● **What is expected**: Could you extract every line of text from the listing below and reproduce each one character for character?

● **Stored data entries**:
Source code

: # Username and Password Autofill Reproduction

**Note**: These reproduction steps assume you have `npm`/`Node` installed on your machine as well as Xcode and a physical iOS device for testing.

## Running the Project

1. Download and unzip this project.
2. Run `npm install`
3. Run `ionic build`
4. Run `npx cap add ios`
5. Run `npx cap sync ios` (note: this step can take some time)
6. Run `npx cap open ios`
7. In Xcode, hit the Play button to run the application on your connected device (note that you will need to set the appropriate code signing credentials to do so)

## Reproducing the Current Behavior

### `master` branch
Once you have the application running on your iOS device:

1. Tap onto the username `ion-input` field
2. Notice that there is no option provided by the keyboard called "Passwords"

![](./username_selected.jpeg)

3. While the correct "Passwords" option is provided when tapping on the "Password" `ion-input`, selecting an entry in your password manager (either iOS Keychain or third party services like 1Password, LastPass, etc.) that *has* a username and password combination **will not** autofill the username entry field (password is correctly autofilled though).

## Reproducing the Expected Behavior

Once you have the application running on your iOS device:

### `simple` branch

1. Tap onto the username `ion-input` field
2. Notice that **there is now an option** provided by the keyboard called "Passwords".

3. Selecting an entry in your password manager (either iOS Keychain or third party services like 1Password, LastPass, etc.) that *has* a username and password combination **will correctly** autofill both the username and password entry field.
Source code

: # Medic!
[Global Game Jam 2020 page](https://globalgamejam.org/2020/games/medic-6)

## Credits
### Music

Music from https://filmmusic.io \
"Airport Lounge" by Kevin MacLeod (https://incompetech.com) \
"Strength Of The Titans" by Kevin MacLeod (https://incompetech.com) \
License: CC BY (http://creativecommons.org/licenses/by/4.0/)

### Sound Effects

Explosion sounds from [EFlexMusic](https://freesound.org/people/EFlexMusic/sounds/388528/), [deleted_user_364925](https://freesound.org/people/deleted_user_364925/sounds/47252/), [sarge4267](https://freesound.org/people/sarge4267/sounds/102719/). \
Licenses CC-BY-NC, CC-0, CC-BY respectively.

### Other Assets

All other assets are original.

● **Response to the task**:
Source code

: # Username and Password Autofill Reproduction

**Note**: These reproduction steps assume you have `npm`/`Node` installed on your machine as well as Xcode and a physical iOS device for testing.

## Running the Project

1. Download and unzip this project.
2. Run `npm install`
3. Run `ionic build`
4. Run `npx cap add ios`
5. Run `npx cap sync ios` (note: this step can take some time)
6. Run `npx cap open ios`
7. In Xcode, hit the Play button to run the application on your connected device (note that you will need to set the appropriate code signing credentials to do so)

## Reproducing the Current Behavior

### `master` branch
Once you have the application running on your iOS device:

1. Tap onto the username `ion-input` field
2. Notice that there is no option provided by the keyboard called "Passwords"

![](./username_selected.jpeg)

3. While the correct "Passwords" option is provided when tapping on the "Password" `ion-input`, selecting an entry in your password manager (either iOS Keychain or third party services like 1Password, LastPass, etc.) that *has* a username and password combination **will not** autofill the username entry field (password is correctly autofilled though).

## Reproducing the Expected Behavior

Once you have the application running on your iOS device:

### `simple` branch

1. Tap onto the username `ion-input` field
2. Notice that **there is now an option** provided by the keyboard called "Passwords".

3. Selecting an entry in your password manager (either iOS Keychain or third party services like 1Password, LastPass, etc.) that *has* a username and password combination **will correctly** autofill both the username and password entry field.
Source code

: # Medic!
[Global Game Jam 2020 page](https://globalgamejam.org/2020/games/medic-6)

## Credits
### Music

Music from https://filmmusic.io \
"Airport Lounge" by Kevin MacLeod (https://incompetech.com) \
"Strength Of The Titans" by Kevin MacLeod (https://incompetech.com) \
License: CC BY (http://creativecommons.org/licenses/by/4.0/)

### Sound Effects

Explosion sounds from [EFlexMusic](https://freesound.org/people/EFlexMusic/sounds/388528/), [deleted_user_364925](https://freesound.org/people/deleted_user_364925/sounds/47252/), [sarge4267](https://freesound.org/people/sarge4267/sounds/102719/). \
Licenses CC-BY-NC, CC-0, CC-BY respectively.

### Other Assets

All other assets are original.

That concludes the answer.